When working with current or former violent extremists, anger is usually the first thing we see. But beneath that surface emotion lies something deeper — often more painful and harder to name, such as:
Childhood trauma
Isolation or neglect
Neurodivergence or untreated mental health challenges
A deep craving for belonging, affirmation, or purpose
Extremist groups know how to exploit these vulnerabilities. They offer identity, connection, and validation — often to those who have never truly had it elsewhere.
After exit, the loss of that identity can leave someone feeling even more exposed than before. When someone leaves extremism behind, the hardest part may be just beginning.
As researcher Baaken et al. (2021) explains, deradicalization is not a reversal of beliefs — it’s a reckoning with the pain that fueled those beliefs in the first place. The ideologies may fall away, but the trauma, rejection, and emotional wounds that made those ideologies feel appealing remain.
One former extremist put it this way: “The things that I experienced, that led me into extremism, were still present [...] all of that shit that I used extremism, and ideology to kind of mitigate was still there.”
If we don’t help individuals confront the deeper pain, anger can remain their conditioned response to stress, shame, or vulnerability (Meredith, 2023). That’s why, for practitioners and families alike, support after exit must go beyond ideology.
It means helping the individual:
Understand what drew them in to begin with
Name the hurt that radicalization masked
Build new ways of coping — like problem-solving and self-understanding
Create genuine connections
Grieve the past, and begin again
This work takes time, patience, and trauma-informed care.
It’s not about “fixing” someone who was broken — it’s about holding space for their pain while guiding them toward new, healthier ways of coping.
If you’re supporting someone on this journey, you don’t have to do it alone. Parents for Peace offers confidential guidance, connection to trained professionals, and lived experience support from people who’ve been there.

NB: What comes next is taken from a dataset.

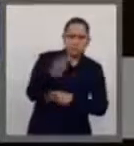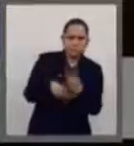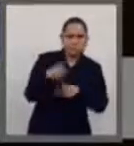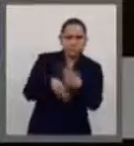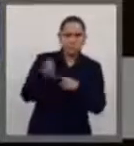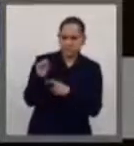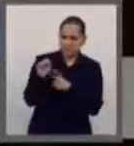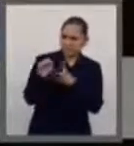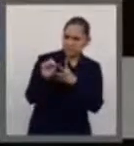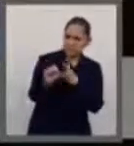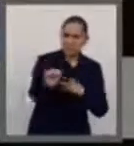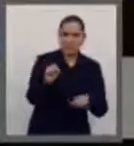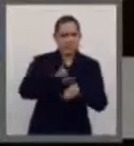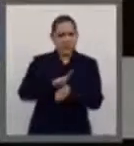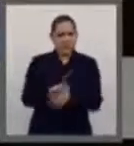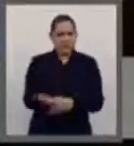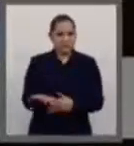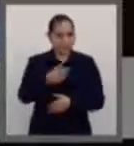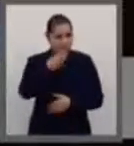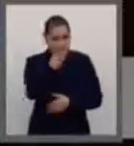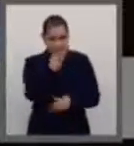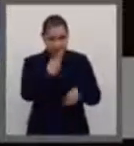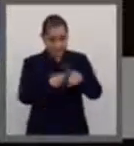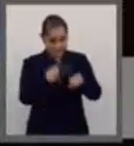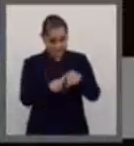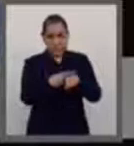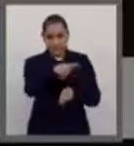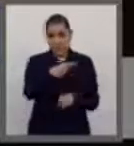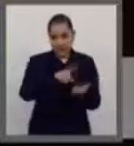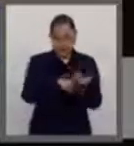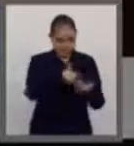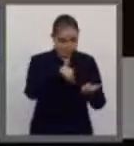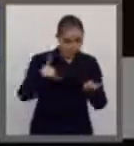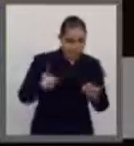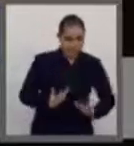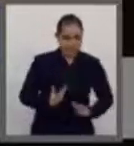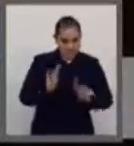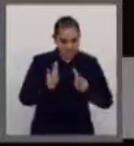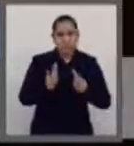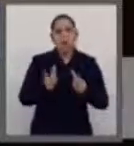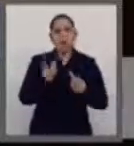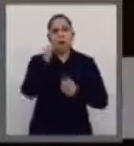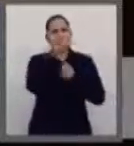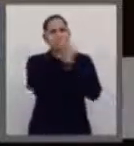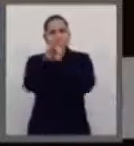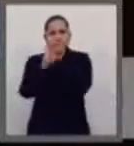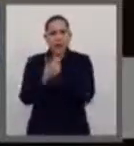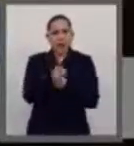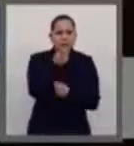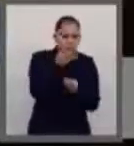por esta enfermedad, sí hay diferencias en países de bajos ingresos.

“After trauma, anger can be a mask — hiding deep sadness and giving the illusion of control.” — Dr. Miri Bar-Halpern, Parents for Peace’s Director of Trauma Training and Services
References:
Meredith, K. "After They Leave: A Thematic Analysis of Post-Exit Distress and Coping in Former Violent Extremists." Thesis, Georgia State University, 2023. https://scholarworks.gsu.edu/psych_theses/274
Baaken, T., Guhl, J., Jones, M., & Vergani, M. (2021).